Goal of the exercise>
Using the data below, copy each line that includes the word "wash".

+ + + + +

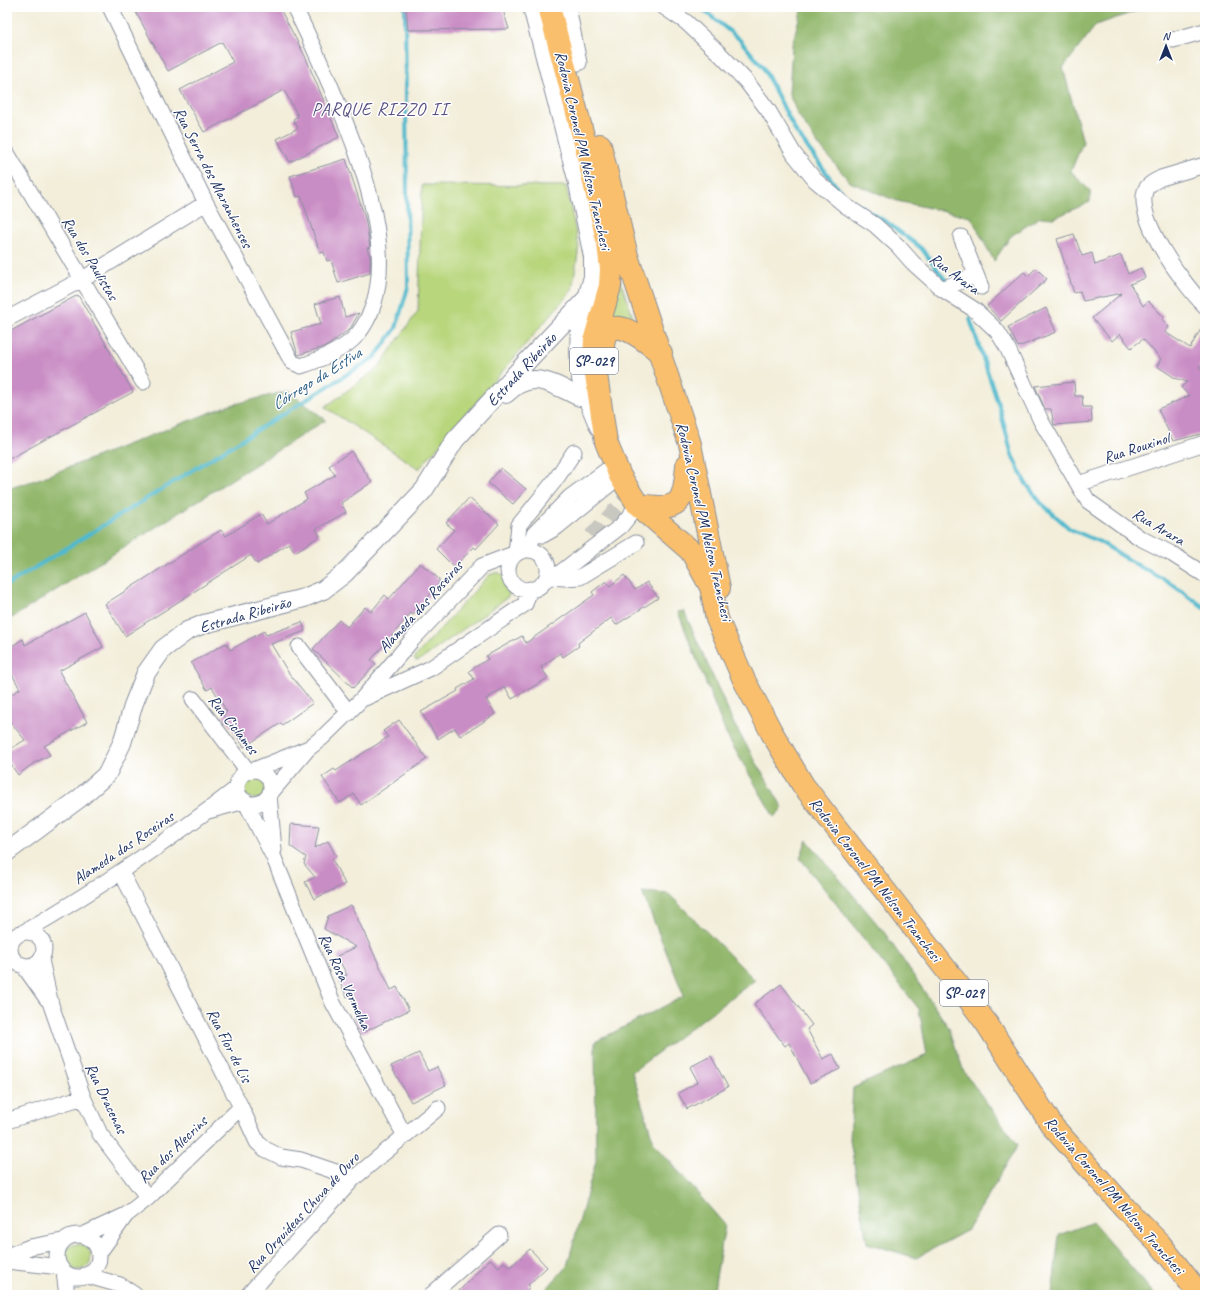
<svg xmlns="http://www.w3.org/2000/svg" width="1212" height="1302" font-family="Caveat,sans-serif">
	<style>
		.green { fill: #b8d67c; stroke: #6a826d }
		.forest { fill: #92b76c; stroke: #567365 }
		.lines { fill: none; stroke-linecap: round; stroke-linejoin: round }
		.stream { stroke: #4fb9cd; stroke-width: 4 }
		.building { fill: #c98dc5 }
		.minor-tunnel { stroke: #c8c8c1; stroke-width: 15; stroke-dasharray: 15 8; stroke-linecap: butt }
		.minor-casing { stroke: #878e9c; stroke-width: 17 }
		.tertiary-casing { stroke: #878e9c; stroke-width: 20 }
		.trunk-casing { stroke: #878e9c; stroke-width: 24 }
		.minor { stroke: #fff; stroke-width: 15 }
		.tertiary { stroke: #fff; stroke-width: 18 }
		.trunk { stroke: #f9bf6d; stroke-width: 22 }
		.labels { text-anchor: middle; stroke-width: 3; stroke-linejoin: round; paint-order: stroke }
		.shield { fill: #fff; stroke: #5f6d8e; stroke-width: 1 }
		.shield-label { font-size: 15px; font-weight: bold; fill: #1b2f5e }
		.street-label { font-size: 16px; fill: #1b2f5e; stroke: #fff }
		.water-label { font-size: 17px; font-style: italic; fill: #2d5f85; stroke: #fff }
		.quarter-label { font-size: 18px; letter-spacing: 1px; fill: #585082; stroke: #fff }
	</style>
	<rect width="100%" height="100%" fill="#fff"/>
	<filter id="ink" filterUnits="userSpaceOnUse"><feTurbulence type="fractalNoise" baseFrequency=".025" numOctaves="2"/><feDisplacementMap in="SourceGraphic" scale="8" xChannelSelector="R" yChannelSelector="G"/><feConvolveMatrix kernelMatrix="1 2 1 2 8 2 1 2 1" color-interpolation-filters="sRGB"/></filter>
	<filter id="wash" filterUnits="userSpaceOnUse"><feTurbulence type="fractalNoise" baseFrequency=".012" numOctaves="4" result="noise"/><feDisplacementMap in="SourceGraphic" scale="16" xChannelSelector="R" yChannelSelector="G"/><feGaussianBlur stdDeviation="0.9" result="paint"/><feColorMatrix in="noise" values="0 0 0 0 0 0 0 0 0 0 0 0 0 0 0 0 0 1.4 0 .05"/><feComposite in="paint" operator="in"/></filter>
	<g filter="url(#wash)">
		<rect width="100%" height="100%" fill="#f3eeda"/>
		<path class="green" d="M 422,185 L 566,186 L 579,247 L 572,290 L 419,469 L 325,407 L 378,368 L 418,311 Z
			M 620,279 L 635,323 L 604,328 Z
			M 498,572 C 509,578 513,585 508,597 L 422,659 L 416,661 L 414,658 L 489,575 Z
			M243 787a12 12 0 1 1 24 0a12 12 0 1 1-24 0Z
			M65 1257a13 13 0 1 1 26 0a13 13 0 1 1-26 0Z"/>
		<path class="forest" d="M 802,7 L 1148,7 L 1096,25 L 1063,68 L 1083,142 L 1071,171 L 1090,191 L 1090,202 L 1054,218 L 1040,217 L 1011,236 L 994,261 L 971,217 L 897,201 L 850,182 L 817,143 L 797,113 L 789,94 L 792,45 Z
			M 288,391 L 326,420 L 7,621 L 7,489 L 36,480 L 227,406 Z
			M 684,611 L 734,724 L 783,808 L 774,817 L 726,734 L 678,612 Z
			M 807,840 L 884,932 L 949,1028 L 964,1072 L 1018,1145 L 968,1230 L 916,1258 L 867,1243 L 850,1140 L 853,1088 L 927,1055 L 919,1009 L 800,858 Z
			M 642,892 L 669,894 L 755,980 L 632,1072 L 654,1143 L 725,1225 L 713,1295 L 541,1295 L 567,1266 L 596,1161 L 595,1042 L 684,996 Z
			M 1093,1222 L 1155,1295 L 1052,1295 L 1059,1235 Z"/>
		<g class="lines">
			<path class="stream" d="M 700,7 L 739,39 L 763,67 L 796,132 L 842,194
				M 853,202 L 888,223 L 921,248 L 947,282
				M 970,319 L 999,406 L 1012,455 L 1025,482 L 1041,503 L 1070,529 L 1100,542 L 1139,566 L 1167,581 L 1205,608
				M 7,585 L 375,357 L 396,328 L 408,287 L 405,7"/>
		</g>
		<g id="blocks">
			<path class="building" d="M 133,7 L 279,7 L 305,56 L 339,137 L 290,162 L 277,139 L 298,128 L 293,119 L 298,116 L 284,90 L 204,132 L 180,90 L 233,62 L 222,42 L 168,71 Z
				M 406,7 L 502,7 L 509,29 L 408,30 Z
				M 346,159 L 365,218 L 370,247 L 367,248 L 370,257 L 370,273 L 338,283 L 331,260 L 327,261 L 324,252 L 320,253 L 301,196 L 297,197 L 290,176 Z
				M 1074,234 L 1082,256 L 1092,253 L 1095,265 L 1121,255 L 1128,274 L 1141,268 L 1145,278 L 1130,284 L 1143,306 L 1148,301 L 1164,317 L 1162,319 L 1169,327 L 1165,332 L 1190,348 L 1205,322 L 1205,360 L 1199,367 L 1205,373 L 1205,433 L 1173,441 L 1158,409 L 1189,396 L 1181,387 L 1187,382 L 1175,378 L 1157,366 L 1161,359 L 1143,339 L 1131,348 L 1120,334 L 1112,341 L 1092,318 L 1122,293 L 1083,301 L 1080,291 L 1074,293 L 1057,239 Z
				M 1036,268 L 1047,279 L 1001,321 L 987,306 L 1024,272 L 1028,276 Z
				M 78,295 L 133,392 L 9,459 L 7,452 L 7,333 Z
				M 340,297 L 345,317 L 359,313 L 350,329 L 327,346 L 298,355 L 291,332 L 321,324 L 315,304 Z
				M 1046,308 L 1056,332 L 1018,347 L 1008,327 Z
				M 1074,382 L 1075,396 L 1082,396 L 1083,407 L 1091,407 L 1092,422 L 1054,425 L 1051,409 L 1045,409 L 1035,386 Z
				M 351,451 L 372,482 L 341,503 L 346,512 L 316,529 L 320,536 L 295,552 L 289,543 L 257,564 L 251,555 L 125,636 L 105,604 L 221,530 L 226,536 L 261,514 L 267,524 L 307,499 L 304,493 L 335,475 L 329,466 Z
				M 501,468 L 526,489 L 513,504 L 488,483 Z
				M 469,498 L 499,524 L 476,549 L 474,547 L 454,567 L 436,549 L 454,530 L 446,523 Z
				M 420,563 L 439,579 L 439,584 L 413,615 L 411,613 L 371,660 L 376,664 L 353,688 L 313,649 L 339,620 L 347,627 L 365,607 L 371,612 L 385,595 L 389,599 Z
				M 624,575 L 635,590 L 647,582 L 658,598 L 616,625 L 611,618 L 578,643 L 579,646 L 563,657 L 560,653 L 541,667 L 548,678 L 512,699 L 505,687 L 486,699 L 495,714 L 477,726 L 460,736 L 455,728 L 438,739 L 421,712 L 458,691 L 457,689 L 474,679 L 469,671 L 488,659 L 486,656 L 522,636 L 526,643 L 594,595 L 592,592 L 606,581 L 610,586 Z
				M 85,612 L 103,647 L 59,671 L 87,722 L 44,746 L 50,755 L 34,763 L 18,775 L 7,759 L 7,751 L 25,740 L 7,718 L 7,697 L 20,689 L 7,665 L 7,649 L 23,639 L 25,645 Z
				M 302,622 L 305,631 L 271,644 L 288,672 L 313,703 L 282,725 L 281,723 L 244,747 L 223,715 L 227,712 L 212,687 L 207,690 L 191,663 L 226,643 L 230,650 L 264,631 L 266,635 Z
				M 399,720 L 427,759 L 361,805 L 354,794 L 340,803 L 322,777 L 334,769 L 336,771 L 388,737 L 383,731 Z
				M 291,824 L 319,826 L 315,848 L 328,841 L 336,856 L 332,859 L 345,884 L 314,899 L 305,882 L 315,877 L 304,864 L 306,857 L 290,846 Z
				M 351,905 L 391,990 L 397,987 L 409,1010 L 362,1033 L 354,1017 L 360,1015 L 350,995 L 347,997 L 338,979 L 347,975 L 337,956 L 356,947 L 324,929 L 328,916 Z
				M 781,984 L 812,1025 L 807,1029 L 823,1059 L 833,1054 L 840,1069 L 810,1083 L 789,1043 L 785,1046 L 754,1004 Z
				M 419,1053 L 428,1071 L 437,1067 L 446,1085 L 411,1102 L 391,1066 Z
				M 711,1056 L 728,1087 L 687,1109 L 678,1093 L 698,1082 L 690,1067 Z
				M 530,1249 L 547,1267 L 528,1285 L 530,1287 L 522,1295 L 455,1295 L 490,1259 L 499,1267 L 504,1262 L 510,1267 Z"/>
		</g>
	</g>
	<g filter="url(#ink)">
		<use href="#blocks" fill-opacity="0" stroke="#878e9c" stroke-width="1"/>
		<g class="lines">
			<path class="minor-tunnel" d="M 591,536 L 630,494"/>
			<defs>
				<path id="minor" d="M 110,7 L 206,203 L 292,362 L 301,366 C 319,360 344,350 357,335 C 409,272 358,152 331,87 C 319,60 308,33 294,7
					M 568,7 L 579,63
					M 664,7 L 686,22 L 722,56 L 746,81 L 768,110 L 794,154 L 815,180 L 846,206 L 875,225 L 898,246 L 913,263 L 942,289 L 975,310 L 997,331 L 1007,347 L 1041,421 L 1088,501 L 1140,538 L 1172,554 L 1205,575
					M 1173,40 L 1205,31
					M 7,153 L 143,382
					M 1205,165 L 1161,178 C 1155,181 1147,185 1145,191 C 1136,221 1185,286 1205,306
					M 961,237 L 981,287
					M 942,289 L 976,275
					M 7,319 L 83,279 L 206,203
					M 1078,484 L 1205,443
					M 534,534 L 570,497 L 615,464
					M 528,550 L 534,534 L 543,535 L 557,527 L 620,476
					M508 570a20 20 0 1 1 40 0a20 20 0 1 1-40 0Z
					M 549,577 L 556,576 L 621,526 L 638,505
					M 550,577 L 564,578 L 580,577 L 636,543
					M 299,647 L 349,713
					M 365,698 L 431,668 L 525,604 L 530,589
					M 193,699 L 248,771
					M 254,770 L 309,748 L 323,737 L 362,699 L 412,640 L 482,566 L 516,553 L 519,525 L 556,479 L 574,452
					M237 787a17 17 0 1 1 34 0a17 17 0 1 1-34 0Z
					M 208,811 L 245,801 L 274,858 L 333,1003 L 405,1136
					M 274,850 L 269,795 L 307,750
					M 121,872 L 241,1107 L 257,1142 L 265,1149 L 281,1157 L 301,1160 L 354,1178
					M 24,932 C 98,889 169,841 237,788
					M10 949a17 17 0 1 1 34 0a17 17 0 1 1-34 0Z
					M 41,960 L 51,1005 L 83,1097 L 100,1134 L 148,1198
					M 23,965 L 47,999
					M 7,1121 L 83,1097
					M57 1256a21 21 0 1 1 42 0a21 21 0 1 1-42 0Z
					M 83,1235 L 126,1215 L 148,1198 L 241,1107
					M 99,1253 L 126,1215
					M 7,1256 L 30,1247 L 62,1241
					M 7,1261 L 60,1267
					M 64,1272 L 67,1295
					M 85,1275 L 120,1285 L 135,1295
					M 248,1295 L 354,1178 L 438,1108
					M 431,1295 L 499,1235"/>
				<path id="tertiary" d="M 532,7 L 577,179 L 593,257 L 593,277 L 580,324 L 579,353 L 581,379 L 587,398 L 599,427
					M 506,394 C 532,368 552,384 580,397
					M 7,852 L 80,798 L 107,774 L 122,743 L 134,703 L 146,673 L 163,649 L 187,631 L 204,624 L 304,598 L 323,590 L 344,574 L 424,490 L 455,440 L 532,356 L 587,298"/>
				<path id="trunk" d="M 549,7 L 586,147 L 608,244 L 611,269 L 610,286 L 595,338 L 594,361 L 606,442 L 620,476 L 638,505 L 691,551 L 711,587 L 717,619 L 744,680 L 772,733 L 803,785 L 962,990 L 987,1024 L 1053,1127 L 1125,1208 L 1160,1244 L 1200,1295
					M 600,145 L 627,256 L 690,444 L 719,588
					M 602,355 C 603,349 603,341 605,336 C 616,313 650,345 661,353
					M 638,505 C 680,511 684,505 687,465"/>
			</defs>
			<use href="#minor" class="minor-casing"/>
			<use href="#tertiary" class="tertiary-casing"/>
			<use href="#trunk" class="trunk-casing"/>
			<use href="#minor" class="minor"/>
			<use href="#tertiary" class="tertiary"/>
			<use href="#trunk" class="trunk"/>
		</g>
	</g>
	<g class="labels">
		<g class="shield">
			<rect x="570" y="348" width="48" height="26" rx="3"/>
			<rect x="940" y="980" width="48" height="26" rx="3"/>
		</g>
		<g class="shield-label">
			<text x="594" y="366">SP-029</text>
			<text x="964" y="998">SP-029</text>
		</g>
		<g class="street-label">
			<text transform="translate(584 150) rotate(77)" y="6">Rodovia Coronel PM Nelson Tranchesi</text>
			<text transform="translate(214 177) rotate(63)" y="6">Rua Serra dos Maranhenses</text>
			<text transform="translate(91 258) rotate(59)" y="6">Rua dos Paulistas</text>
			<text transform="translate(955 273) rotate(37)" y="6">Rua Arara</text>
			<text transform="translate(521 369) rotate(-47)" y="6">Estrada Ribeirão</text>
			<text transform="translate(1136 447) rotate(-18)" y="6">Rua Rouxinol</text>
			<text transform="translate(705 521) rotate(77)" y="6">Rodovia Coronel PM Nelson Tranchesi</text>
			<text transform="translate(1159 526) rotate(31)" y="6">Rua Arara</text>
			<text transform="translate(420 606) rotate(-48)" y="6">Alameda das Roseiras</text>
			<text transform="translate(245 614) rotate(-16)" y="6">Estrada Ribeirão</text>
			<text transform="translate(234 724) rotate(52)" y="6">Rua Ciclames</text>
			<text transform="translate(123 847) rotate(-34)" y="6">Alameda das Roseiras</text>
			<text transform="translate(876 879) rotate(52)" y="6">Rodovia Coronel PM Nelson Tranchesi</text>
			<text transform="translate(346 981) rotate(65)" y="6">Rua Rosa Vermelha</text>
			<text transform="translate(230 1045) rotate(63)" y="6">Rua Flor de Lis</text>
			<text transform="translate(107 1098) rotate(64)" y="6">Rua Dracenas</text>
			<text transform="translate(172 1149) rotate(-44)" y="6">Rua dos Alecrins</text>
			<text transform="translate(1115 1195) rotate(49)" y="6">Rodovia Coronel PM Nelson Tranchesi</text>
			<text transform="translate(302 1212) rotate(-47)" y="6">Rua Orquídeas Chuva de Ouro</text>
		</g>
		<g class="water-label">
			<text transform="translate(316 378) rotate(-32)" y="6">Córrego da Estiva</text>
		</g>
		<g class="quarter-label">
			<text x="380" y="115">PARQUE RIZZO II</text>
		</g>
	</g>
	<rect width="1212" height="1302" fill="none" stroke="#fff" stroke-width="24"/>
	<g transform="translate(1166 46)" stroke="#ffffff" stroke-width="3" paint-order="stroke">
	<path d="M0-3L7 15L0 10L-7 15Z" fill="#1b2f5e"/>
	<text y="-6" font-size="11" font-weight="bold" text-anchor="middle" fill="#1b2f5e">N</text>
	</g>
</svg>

+ + + + +

Task response>
	<filter id="wash" filterUnits="userSpaceOnUse"><feTurbulence type="fractalNoise" baseFrequency=".012" numOctaves="4" result="noise"/><feDisplacementMap in="SourceGraphic" scale="16" xChannelSelector="R" yChannelSelector="G"/><feGaussianBlur stdDeviation="0.9" result="paint"/><feColorMatrix in="noise" values="0 0 0 0 0 0 0 0 0 0 0 0 0 0 0 0 0 1.4 0 .05"/><feComposite in="paint" operator="in"/></filter>
	<g filter="url(#wash)">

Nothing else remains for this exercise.